中国环境报:现在各省生态环境厅陆续在挂牌。您认为各地把大气污染治理和应对气候变化结合起来有哪些好处?
贺克斌:我认为当前对于一些城市来说,单纯抓低碳很难推进。比如,对于一位市长来说,可能最近10年都不会把抓低碳放到重点工作当中。但如果说到抓蓝天,因为有排名,做不好要被约谈,他就重视了。所以说,当前要借助蓝天管理推动低碳发展。
当然,这是在2030年以前的状态,在2030年以后就不一样了。到那个时候,各种能源结构已经进行了调整,新能源、可再生能源已经广泛使用。包括电动车、氢能汽车等新技术已经开始推广使用,那个时候,就要靠低碳来带动蓝天了。比如北京,2035年之前PM2.5要达到35微克/立方米。如果再把标准提高到25微克/立方米,就不能靠环境尾部治理了,而必须从能源结构上找出路,要靠发展低碳来实现。
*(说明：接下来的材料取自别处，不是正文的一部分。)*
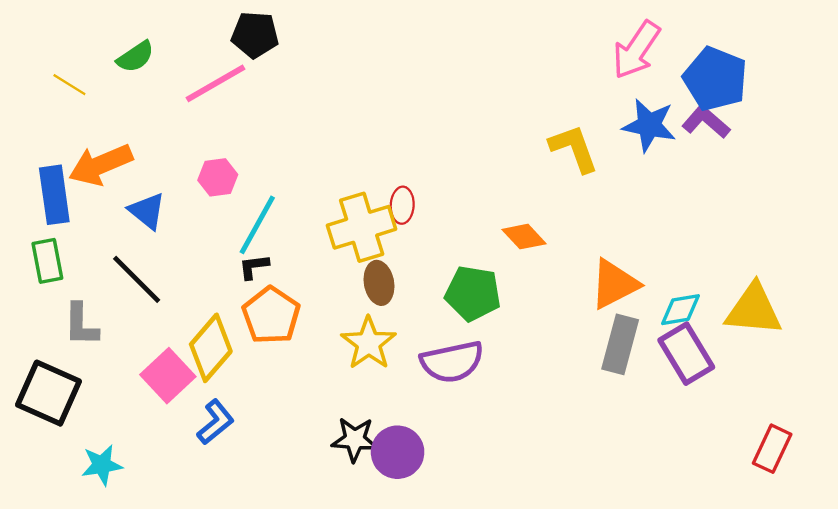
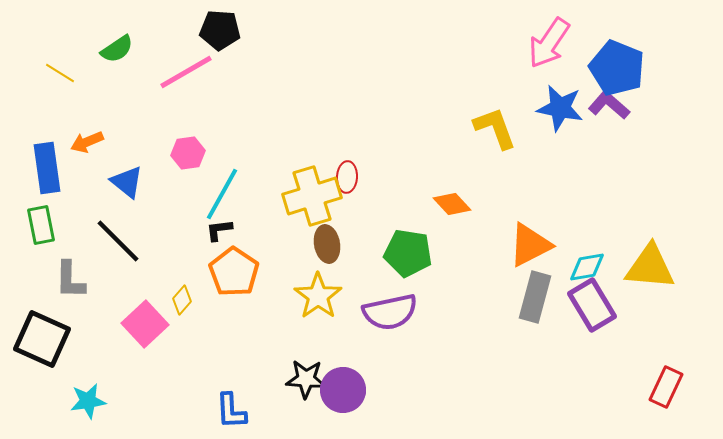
orange arrow: (101, 165) -> (87, 142), size x0.6
yellow diamond: (211, 348) -> (182, 300), size x0.5
blue L-shape: (215, 422) -> (231, 411), moved, turned 126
把应对气候变化和大气污染治理两项工作结合起来,互相促进,可以更好地协调工作,会更有效地落实计划和行动,也会越来越有信心,以实现更好的目标。现在的“散乱污”企业治理、尾部治理,要靠各种监管手段来保障。而能源结构调整是不可逆转的,更容易保持住成果。所以说,未来要从四大结构中找减排量,在低碳和蓝天之间找共赢之路,这是中国未来大的发展方向。
中国环境报:在大气污染治理和应对气候变化协同治理方面,有哪些问题需要注意?
贺克斌:十年前,中国开始防治酸雨,大幅度减少二氧化硫。美国有一位学者写文章说,从2000年到2005年,全世界二氧化碳排放量在增长,但全球的温度没有涨,原因是中国排放了很多二氧化硫,形成的硫酸盐具有降温的作用。而从2005年以后,中国开始大幅度进行总量控制,二氧化硫减了很多,全球温度就上升,因为降温的颗粒物减少了。
我要告诉这位学者,他只说对了一半,但另一半很重要却没说。其实,我们通过治理减少的颗粒物中,还有一种是升温的黑碳颗粒。黑碳来自于柴油车和小规模的砖瓦窑,也包括原来的“十五小”和现在的“散乱污”企业。2005年以后,我们做了很多工作减少了大量的黑碳排放。也就是说,虽然降温的硫酸盐减少了,但升温的黑碳颗粒也减少了。因此,这位学者的说法不科学。
这件事情提醒我们必须注意,在做清洁空气行动计划的时候,要兼顾气候影响。在保证蓝天多了的同时,也要平衡气候中影响温度的因素。其实这种能力中国在十年前就已经具备了,就是用模型来估算。“要给蓝天添彩,不给气候添乱。”在给国家提供的方案中必须考虑这些因素,中国是《巴黎协定》积极的推动者。